A cold realization settles over him: that explosion and the world it belonged to aren't his reality. The villains, the chaos, the quirk-powered destruction… it's all from a universe he once knew only through stories. This body, this world it's not his.

But the explosion that he see in his mind, the blinding light, the roar of flames, the searing pain that wasn't a part of this world. It was the memory of his own death. A final moment from his previous life, now haunting his consciousness in this new body.

He leans forward, pressing his hand to his temple as the room sways. He closes his eyes, letting the pain wash anew across his senses. Memories from his past life flood back—he was a petroleum worker, overseeing pipelines on a coastal platform. He recalls the acrid smell of gas, the hum of machinery, and then the catastrophic explosion that ended it all. The searing heat. The blinding flash. The sudden, irreversible end.

When he opens his eyes again, his vision is clearer—haunted, but determined. A wry, sarcastic smile tugs at his lips as the realization settles in:

So this is what dying feels like.

Somewhere within him lies the truth: a collision of past and present, life and death, memory and identity.

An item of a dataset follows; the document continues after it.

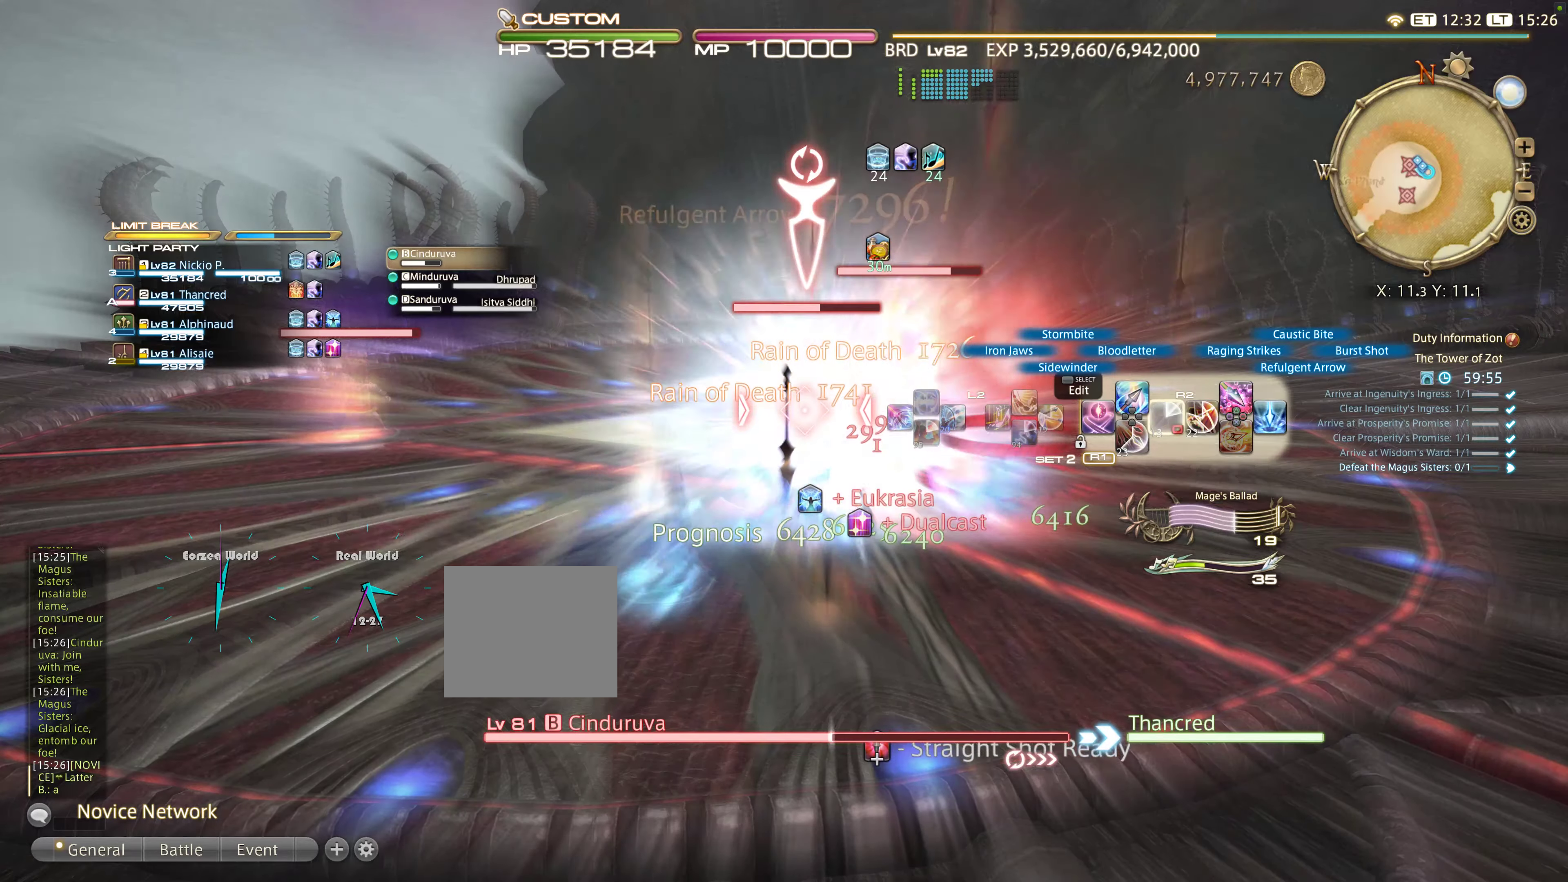
{"dt_ms": 500, "buttons": ["R2"], "left_stick": "up-left", "right_stick": "center", "events": [[233, "left_stick", "up-right"], [383, "left_stick", "up"], [500, "left_stick", "up-left"]]}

His fingers hover over the keyboard, hesitation warring with urgency. He types the name Grey Saito into the search bar, clinging to the hope that the internet will offer some clarity. As the search results begin to load, his pulse quickens—he needs to know who he is now, and who he used to be.

Because whatever this is whatever he's become—he can't move forward until he understands how a petroleum worker, claimed by a gas explosion, could wake up in an entirely different world… in an entirely different life.

Then the results appeared, and the familiar names of that fictional world stared back at him: UA High School, Quirks, Heroes, Villains—this was My Hero Academia. He was reincarned in the world of My Hero Academia.